Source: TW
This goes well with the Saiddhāntika conception of Ātmā (Self/Soul) & its inseparable Cicchakti (which is the Ātmā’s individuality). Every Ātmā, when divested of all non-innate, insentient characteristics (form, name, māyā which supplies it with the stream of bodies/faculties through births, karmic baggage, etc), is a unique sentient, whose fundamental nature cannot be further simplified.
I was also trying to formulate, yesterday night, the “categorical”/“univeraal” Śivatvam as an analog of the One before I decided to write this morning:
- Every sentient is a Śiva (a Cidghana, a unique unit of consciousness) and therefore has an inseparable Cicchakti (individuality), which is but its Śivatvam/Śiva-ness.
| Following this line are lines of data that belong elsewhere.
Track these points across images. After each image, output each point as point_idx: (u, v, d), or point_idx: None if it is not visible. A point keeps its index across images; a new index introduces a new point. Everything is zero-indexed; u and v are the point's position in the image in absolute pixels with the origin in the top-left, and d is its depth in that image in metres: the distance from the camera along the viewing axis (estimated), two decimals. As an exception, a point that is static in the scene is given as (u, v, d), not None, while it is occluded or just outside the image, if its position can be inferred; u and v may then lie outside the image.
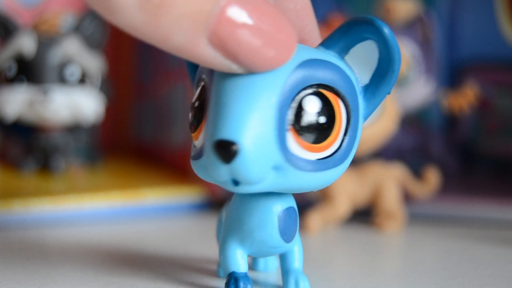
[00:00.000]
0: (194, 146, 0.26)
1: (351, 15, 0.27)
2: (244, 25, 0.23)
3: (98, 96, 0.48)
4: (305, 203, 0.41)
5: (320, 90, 0.25)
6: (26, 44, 0.47)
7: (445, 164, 0.50)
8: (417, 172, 0.44)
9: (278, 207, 0.26)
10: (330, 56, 0.26)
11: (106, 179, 0.49)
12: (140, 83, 0.59)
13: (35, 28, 0.50)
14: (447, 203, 0.43)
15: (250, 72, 0.24)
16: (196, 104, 0.26)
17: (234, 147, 0.24)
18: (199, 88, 0.26)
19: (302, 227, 0.39)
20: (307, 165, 0.25)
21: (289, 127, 0.25)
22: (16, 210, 0.40)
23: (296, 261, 0.28)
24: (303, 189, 0.26)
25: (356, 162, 0.41)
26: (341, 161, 0.26)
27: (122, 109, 0.60)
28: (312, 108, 0.25)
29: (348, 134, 0.26)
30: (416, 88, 0.49)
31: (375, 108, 0.26)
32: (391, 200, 0.41)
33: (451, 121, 0.55)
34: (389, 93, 0.26)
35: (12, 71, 0.47)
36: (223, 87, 0.25)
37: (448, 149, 0.53)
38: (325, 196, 0.40)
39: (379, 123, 0.40)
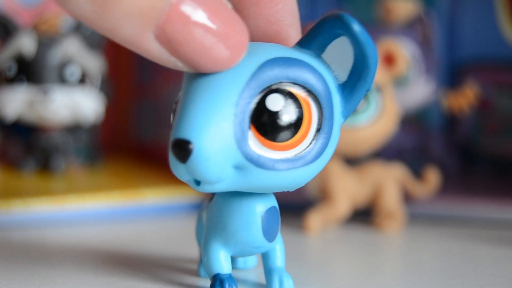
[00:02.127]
0: None
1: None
2: (193, 24, 0.23)
3: (98, 96, 0.48)
4: (305, 203, 0.41)
5: (286, 88, 0.25)
6: (26, 44, 0.47)
7: (445, 164, 0.50)
8: (417, 172, 0.44)
9: (261, 208, 0.26)
10: (302, 54, 0.25)
11: (106, 179, 0.49)
12: (140, 83, 0.59)
13: (35, 28, 0.50)
14: (447, 203, 0.43)
15: (196, 71, 0.24)
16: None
17: (188, 147, 0.24)
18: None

- Imagine a set consisting of every Śiva. One may therefore speak of a universal Śivatvam, for discussion’s sake.
- In the Siddhānta, universals are denied—there is no universal separate from the individuals which partake in it.
- “The One/Śivatvam neither is”— Śivatvam as universal does not exist, separate from individual instances of Śivatvam.
- “Nor is Śivatvam one”— Śivatvam cannot partake in itself to become a unique entity as only a Śiva can partake in Śivatvam.
- Therefore, Śivatvam is an infinite class of members, one for each sentient.